Exactly the deal. "Let it all out" gets to be a habit you don't need, you need to see it coming and head it off at the pass.

It seems to have gotten worse since I've started the therapy. It's kind of a blind rage.
Totally normal. When you are doing therapy, all that "stuff" is near the surface.

Learning about the stress cup:

A. Blew my mind. (Yep. All stress is stress....no good no bad its ALL stress. 🤯)
B. Has been the biggest help for sooooo many things with PTSD.

Get good at what empties your cup. For me a lot of times its grounding, and I started doing it to the point there was a longish silence in therapy one day and T asked what I was thinking - "I am in my T's office, I am safe, I see my T, I feel the leather couch...."

When you find yourself doing it without thinking about it, you are getting better at it.

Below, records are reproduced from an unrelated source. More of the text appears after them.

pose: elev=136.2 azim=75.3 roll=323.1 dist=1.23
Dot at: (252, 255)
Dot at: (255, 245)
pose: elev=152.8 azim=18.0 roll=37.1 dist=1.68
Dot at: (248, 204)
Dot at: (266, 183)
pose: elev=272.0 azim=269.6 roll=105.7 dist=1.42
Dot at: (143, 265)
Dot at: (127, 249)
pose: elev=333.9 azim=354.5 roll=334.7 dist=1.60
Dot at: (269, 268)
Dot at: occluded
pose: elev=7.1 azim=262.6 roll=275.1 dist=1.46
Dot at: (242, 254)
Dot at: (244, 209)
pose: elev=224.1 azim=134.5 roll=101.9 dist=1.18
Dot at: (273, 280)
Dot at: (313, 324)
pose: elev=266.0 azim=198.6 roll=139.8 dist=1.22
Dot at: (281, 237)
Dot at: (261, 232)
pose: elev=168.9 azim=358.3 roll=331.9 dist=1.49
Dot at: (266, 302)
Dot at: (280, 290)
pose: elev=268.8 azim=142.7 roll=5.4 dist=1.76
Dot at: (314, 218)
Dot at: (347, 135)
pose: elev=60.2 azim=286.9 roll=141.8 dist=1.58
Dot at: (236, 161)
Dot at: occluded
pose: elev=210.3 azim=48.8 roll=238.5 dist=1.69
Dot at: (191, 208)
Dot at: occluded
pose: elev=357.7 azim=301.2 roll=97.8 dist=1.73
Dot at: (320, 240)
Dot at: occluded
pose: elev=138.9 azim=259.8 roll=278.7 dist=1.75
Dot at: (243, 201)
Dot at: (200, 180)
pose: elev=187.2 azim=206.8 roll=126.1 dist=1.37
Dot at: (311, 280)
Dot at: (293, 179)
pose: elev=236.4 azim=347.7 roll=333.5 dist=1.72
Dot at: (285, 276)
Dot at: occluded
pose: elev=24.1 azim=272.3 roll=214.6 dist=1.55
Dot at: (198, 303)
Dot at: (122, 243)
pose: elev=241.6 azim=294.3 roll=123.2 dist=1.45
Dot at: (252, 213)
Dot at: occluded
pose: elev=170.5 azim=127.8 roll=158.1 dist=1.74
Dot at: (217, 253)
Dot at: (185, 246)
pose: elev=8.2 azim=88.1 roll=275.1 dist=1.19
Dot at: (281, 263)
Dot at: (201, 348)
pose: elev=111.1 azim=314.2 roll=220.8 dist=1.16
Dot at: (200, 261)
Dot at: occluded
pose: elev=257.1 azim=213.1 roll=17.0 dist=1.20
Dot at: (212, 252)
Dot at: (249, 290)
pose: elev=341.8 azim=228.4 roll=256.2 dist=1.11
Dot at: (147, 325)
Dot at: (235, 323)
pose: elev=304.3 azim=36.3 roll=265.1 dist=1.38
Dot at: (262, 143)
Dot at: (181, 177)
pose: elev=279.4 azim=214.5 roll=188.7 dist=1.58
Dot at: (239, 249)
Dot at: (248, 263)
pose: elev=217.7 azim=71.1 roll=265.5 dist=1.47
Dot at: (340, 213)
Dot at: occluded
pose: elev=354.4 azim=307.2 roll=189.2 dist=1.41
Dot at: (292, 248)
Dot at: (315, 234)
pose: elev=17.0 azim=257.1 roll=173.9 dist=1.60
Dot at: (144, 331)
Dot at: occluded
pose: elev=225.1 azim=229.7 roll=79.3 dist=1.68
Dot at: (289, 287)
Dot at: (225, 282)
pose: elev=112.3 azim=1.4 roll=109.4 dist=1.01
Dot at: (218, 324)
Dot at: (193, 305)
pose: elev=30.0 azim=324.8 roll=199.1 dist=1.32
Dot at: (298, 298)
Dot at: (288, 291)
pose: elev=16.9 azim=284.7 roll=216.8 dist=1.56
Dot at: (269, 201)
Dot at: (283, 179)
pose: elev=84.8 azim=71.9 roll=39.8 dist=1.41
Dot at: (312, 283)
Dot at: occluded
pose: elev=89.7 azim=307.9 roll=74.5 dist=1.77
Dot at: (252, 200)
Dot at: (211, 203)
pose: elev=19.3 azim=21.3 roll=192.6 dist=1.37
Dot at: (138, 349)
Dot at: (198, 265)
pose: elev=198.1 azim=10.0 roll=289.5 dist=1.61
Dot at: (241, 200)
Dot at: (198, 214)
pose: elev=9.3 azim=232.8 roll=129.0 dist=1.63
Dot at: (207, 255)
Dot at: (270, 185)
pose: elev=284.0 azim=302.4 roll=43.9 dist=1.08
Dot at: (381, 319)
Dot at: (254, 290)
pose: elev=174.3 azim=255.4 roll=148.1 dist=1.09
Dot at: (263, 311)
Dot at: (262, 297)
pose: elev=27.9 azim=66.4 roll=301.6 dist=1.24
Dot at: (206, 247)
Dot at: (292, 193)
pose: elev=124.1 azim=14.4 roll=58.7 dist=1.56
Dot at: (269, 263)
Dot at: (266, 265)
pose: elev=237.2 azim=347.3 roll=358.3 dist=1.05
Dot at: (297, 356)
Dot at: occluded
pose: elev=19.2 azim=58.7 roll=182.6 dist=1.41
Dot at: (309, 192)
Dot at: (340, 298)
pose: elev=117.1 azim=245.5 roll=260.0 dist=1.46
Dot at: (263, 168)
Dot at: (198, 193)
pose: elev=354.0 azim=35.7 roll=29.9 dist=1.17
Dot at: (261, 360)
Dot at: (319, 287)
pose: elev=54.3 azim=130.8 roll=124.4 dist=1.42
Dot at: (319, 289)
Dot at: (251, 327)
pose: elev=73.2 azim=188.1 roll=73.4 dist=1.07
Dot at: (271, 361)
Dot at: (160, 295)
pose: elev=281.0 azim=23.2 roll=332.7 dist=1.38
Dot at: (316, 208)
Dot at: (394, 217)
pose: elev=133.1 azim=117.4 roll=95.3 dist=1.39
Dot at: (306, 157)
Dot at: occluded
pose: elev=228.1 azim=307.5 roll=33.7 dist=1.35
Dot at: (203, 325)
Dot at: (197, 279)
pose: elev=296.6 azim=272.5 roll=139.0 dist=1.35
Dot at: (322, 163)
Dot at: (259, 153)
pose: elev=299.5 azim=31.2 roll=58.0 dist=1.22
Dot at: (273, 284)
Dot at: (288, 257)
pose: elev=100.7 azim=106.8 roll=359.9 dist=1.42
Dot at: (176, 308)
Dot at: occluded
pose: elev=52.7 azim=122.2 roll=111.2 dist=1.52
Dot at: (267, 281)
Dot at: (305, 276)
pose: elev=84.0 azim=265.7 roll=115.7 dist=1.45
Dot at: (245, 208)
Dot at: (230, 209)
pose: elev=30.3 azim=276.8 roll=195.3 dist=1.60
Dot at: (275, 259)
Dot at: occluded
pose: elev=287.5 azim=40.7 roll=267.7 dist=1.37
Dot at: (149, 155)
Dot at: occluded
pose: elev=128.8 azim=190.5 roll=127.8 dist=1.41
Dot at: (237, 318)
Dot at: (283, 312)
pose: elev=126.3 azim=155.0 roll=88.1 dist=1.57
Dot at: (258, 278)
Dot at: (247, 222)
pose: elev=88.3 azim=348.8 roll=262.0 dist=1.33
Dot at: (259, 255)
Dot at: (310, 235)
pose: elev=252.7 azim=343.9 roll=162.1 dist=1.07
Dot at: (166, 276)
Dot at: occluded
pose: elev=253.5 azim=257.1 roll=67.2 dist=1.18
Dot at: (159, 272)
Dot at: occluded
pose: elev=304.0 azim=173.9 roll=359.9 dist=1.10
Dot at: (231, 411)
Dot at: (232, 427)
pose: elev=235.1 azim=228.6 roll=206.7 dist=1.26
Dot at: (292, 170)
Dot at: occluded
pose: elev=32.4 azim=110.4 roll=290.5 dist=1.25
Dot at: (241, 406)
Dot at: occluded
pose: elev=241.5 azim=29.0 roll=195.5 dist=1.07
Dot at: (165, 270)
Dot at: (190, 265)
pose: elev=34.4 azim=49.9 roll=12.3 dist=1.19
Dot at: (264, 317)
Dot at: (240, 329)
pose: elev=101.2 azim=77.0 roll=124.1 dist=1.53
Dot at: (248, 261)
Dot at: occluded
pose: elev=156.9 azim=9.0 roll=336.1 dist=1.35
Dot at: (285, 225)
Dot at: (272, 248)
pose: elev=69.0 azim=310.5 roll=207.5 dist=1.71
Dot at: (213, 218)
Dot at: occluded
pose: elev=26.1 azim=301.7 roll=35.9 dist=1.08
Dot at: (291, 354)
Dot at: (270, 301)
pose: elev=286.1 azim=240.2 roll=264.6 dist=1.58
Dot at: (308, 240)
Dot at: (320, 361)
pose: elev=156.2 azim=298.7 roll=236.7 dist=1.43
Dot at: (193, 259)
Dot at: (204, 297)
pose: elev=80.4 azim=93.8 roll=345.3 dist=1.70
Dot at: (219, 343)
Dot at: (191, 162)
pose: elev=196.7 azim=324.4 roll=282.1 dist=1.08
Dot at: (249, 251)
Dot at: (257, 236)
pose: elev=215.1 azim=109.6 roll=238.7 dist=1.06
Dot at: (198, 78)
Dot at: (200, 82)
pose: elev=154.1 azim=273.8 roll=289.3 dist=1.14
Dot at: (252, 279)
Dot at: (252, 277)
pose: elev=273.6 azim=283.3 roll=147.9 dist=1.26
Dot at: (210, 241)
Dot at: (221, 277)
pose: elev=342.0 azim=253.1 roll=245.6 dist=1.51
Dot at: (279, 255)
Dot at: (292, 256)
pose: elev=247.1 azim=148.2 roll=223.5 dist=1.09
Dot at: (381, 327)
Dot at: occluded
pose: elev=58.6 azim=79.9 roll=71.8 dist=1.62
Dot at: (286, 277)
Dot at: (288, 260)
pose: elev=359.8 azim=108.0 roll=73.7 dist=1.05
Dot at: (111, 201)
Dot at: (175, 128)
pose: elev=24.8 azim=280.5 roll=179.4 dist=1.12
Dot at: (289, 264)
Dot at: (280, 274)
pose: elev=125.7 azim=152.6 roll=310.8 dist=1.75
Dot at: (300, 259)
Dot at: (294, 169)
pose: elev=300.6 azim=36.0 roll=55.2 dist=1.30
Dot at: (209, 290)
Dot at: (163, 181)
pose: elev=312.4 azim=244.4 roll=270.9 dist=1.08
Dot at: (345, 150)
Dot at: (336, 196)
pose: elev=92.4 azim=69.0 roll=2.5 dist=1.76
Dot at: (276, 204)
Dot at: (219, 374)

Because the hard part is the surprises, like when you are sure your email password is right, and it isn't....
 
Yes people I collected glass jars in the past and smashed them against a wall outside. I feel though that this time things were different. But I'll try and see in a couple of days. Find something tricky, that makes me go over the edge. The password was correct.
 
i find myself hoping for a situation that would justify a release of anger energy. At some point along my path i think i started equating eating anger with swallowing pride. Getting full and not digesting well lately. Someone please pop my cork, large quantities of regurgitation await you. I am most definitely someones f’n huckelberry today. how far you going to go with me? im in.
 
For the Exposure therapy, I had to record the session. Every day I should listen to the recording at a different time and place in my flat. Next I have to fill in a sheet with my anxiety levels, before, at its highest peak and after. The first 2 days the anxiety was high. But lower though on the day I had the anger attack. Yesterday there was hardly any anxiety. Today however the anxiety was high like on the first day that I listened to the recording. This was because I listened more intense. I also became more aware what the cause is of the anxiety. The extreme reaction I had on the 15 th, must have contributed to this. It's not the memories of the abuse, it's the other stuff around it. The smell, the footsteps on the stairs. The door downstairs, I hear. And that suddenly there is a huge creature ( one of my brothers) in my bedroom. Every evening, I heard the door and listened. Who is coming up the stairs? Is he going to his bedroom? Or to mine? I listen if I can hear footsteps. And that you can't hear anything, but suddenly my room door opens. Anxiety level through the roof. I'm around age 11 when this starts. It ends age 16. Slowly other memories resurface. I never forgot the above. But the impact this made on me, I was only half aware of.
 
You could try boxing, or some form of karate, demolition work. Having an outlet is really helpful and eventually you may be able to channel it into such activities instead of items nearby.